The effect of balancing the classes in our label (oversampling) was evident at avoiding a tendency towards predicting more the class 0 and also allowed us to compare much better the classification in the confusion matrix by having approximately the same proportion of them. Another highlight is that as it corresponds to a tree-based model we could have simply used features without encoding nor scaling which makes the building of this much easier and fast, whereas polynomial transformation had a significant and worthy effect and as we will see in the plot of the feature importances below the two biggest predictors were created in this process, this is a clear evidence which supports the use of polynomials in the training of models.

In [None]:
feat=pd.DataFrame(RF_300.feature_importances_,index=X_res.columns, columns=['Importance']).sort_values(by='Importance',ascending=False).head(15)
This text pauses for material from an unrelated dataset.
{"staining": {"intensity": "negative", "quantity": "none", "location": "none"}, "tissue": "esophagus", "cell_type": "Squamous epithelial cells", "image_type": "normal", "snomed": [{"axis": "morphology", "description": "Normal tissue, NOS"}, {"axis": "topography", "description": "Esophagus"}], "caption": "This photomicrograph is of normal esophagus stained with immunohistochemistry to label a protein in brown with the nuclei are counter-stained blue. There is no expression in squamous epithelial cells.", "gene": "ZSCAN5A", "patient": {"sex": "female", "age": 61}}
ax=feat.plot(kind='bar', figsize=(16,6))
ax.set(ylabel='Feature Importance')
ax.set(xlabel='Features')

Finally, although the label was finally balanced it is always recommended that our original dataset have a vast amount of records for each class implying a good representation of the population making our prediction more accurate and “reliable”, if we look at the original dataset and count the number of records of the less frequent class which surprisingly corresponds to ‘pathological’ is only 176!, clearly could be better and more representative to have at least 1000 of them, making us balance the label by undersampling which results better than extrapolate records from existing ones.